**Aim of the exercise:** Only the lines from the one containing "line: (893, 154)" to the end of the data are wanted; print them exactly as they appear.

**Extracted material:**
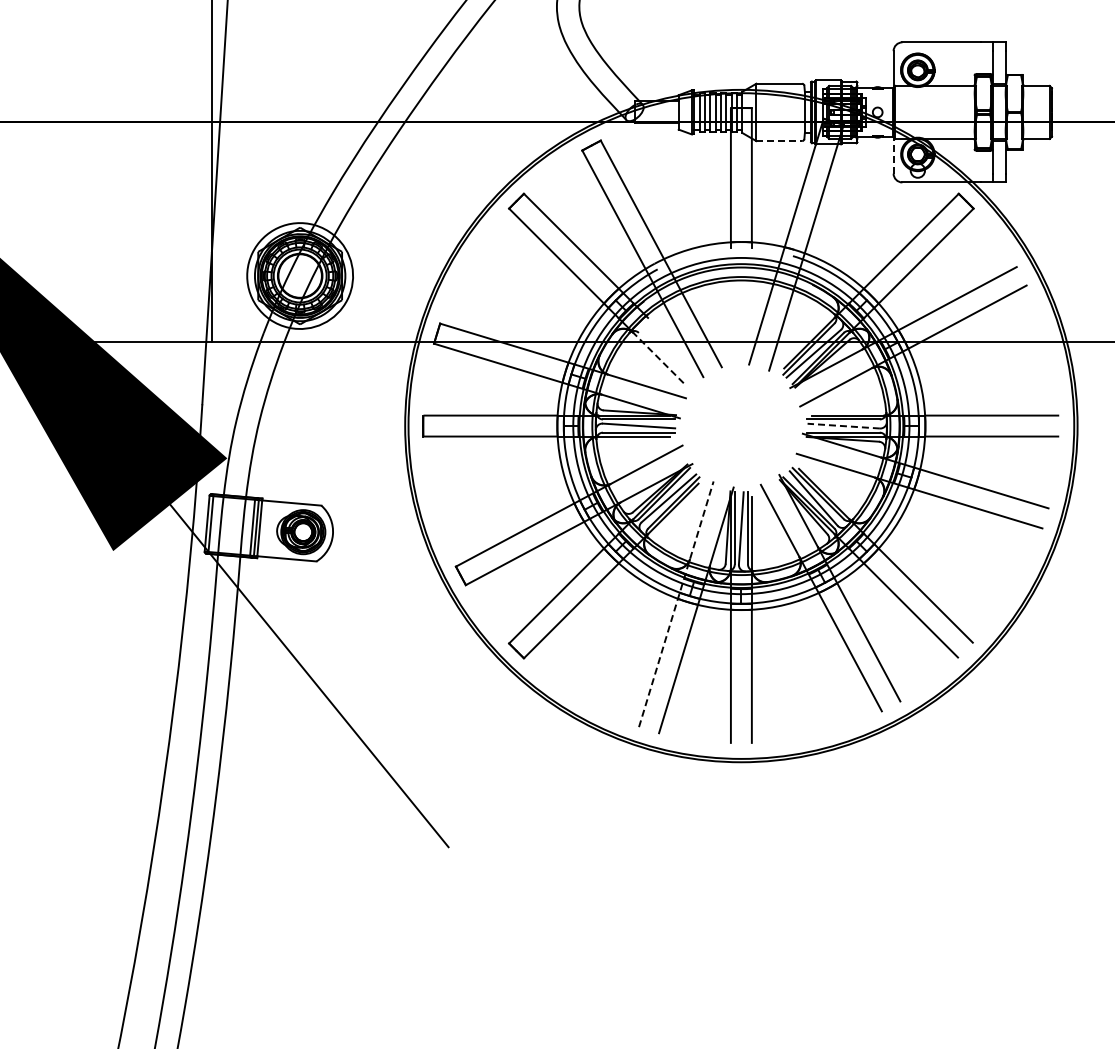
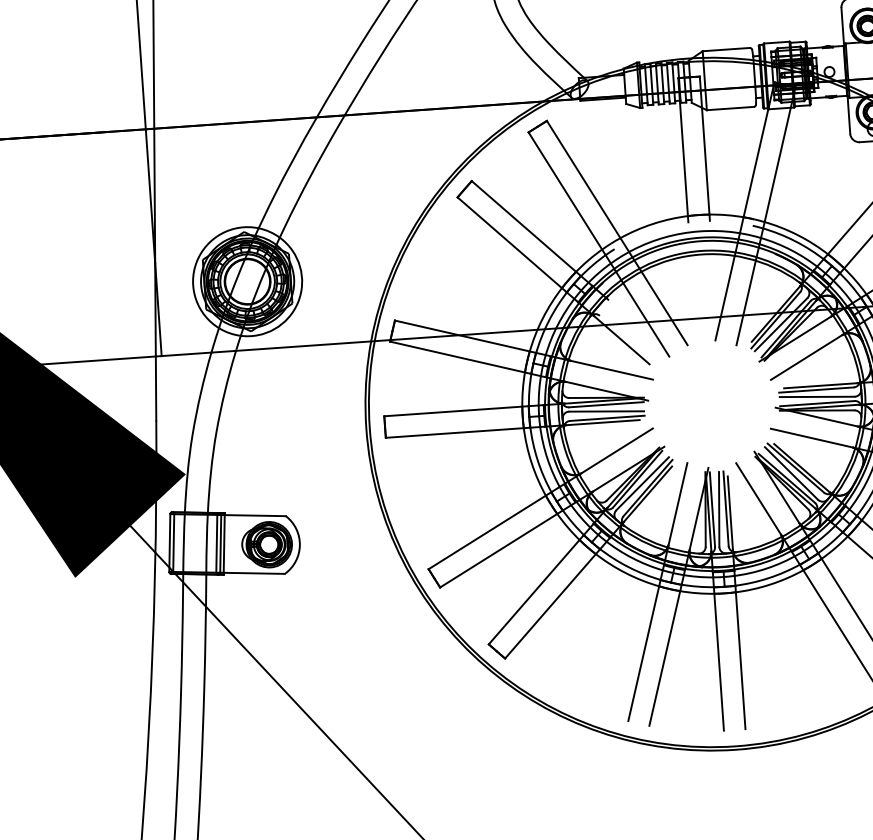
line: (779, 141) -> (730, 108), dashed -> solid
line: (893, 154) -> (848, 114), dashed -> solid
line: (658, 358) -> (621, 340), dashed -> solid
line: (843, 426) -> (816, 397), dashed -> solid
line: (676, 603) -> (657, 591), dashed -> solid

**Written answer:**
line: (893, 154) -> (848, 114), dashed -> solid
line: (658, 358) -> (621, 340), dashed -> solid
line: (843, 426) -> (816, 397), dashed -> solid
line: (676, 603) -> (657, 591), dashed -> solid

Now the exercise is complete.